§ Data for processing
——

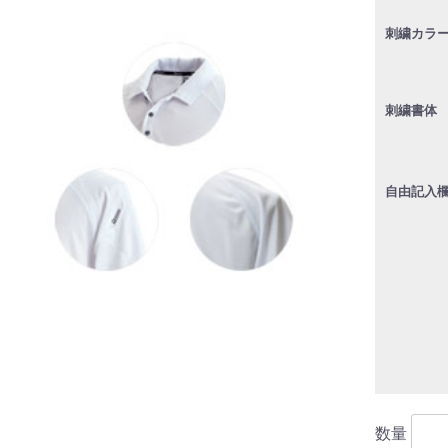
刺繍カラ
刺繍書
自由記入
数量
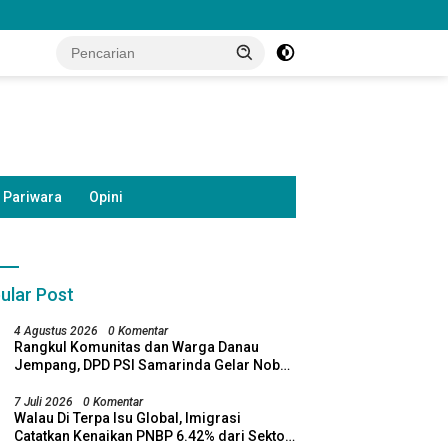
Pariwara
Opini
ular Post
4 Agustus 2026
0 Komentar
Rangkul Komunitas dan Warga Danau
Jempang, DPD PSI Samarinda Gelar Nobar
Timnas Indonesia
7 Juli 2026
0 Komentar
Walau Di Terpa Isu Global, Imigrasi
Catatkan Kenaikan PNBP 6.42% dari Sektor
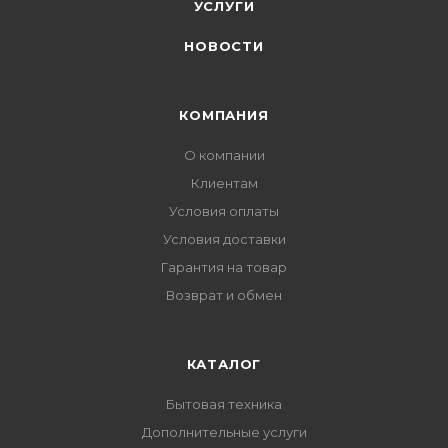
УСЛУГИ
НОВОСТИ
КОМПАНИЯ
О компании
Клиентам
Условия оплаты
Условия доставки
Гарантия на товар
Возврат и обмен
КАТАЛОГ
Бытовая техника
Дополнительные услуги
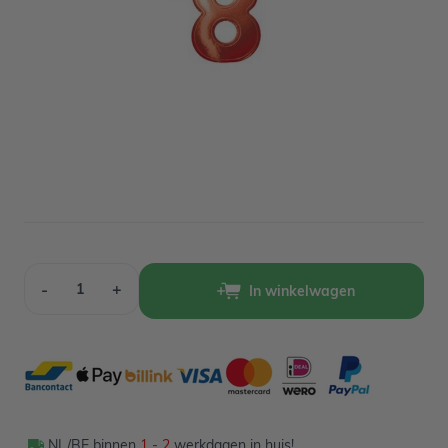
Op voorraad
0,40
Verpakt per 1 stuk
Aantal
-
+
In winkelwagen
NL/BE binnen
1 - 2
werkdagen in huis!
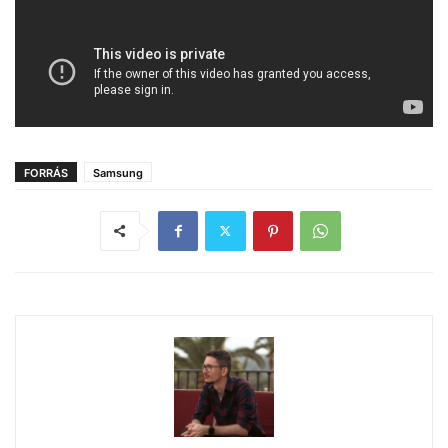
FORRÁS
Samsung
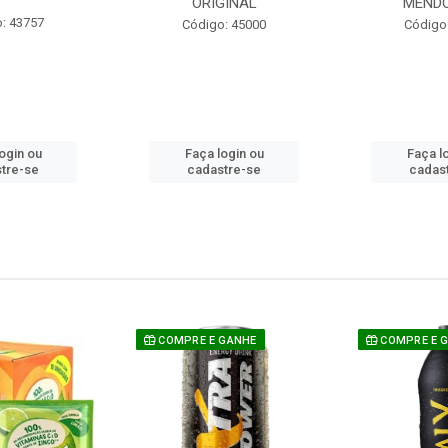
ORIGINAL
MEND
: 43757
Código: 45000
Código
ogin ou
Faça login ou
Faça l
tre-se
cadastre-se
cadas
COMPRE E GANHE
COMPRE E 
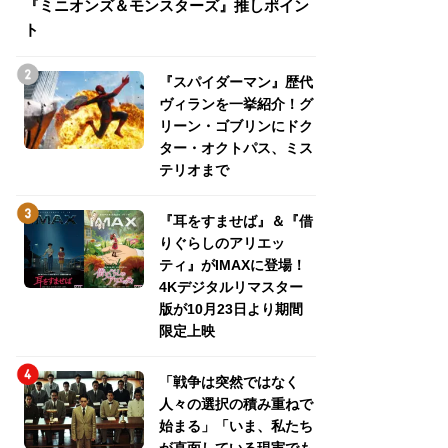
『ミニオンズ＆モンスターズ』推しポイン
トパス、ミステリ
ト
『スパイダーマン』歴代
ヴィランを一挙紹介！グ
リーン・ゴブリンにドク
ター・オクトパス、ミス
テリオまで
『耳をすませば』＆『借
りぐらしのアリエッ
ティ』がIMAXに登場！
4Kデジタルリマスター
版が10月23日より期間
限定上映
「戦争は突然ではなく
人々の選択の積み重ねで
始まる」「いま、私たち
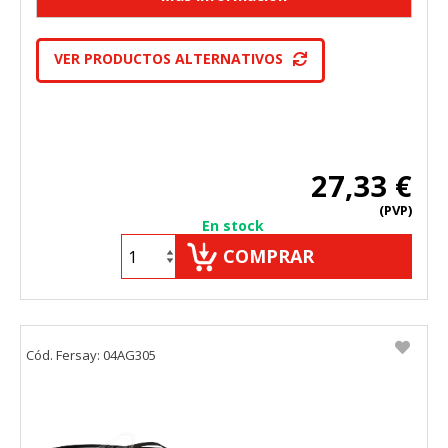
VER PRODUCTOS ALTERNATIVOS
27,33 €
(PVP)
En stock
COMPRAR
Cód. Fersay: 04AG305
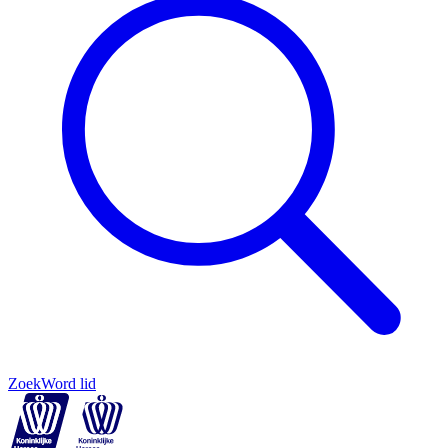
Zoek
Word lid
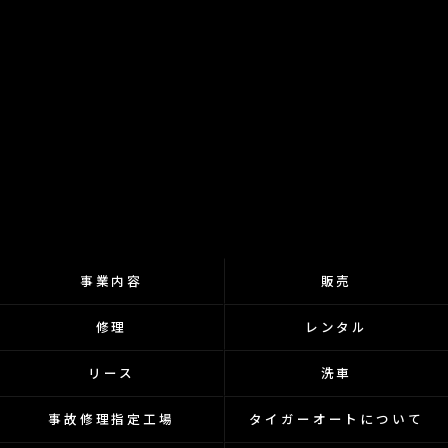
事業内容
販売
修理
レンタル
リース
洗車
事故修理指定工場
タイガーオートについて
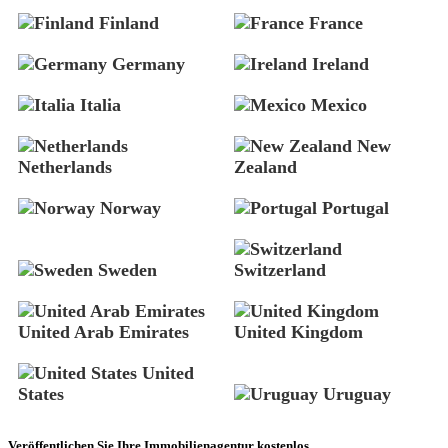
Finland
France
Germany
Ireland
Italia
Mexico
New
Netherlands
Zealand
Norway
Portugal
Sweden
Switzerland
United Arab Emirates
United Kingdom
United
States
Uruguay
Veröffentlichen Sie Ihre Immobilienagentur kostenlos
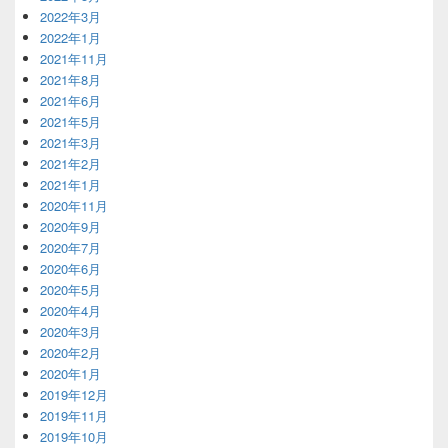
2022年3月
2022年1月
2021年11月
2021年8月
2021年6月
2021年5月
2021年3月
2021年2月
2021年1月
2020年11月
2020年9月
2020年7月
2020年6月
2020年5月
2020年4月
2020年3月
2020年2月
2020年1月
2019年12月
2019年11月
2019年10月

——

§ Work request
Copy the listing above verbatim, leaving out pictures.

§ Result below
刺繍カラ
刺繍書
自由記入
数量
Pariwara
Opini
ular Post
4 Agustus 2026
0 Komentar
Rangkul Komunitas dan Warga Danau
Jempang, DPD PSI Samarinda Gelar Nobar
Timnas Indonesia
7 Juli 2026
0 Komentar
Walau Di Terpa Isu Global, Imigrasi
Catatkan Kenaikan PNBP 6.42% dari Sektor
УСЛУГИ
НОВОСТИ
КОМПАНИЯ
О компании
Клиентам
Условия оплаты
Условия доставки
Гарантия на товар
Возврат и обмен
КАТАЛОГ
Бытовая техника
Дополнительные услуги
Op voorraad
0,40
Verpakt per 1 stuk
Aantal
-
+
In winkelwagen
NL/BE binnen
1 - 2
werkdagen in huis!
FORRÁS
Samsung
ORIGINAL
MEND
: 43757
Código: 45000
Código
ogin ou
Faça login ou
Faça l
tre-se
cadastre-se
cadas
COMPRE E GANHE
COMPRE E 
『ミニオンズ＆モンスターズ』推しポイン
トパス、ミステリ
ト
『スパイダーマン』歴代
ヴィランを一挙紹介！グ
リーン・ゴブリンにドク
ター・オクトパス、ミス
テリオまで
『耳をすませば』＆『借
りぐらしのアリエッ
ティ』がIMAXに登場！
4Kデジタルリマスター
版が10月23日より期間
限定上映
「戦争は突然ではなく
人々の選択の積み重ねで
始まる」「いま、私たち
VER PRODUCTOS ALTERNATIVOS
27,33 €
(PVP)
En stock
COMPRAR
Cód. Fersay: 04AG305
Zoek
Word lid
事業内容
販売
修理
レンタル
リース
洗車
事故修理指定工場
タイガーオートについて
Finland
France
Germany
Ireland
Italia
Mexico
New
Netherlands
Zealand
Norway
Portugal
Sweden
Switzerland
United Arab Emirates
United Kingdom
United
States
Uruguay
Veröffentlichen Sie Ihre Immobilienagentur kostenlos
2022年3月
2022年1月
2021年11月
2021年8月
2021年6月
2021年5月
2021年3月
2021年2月
2021年1月
2020年11月
2020年9月
2020年7月
2020年6月
2020年5月
2020年4月
2020年3月
2020年2月
2020年1月
2019年12月
2019年11月
2019年10月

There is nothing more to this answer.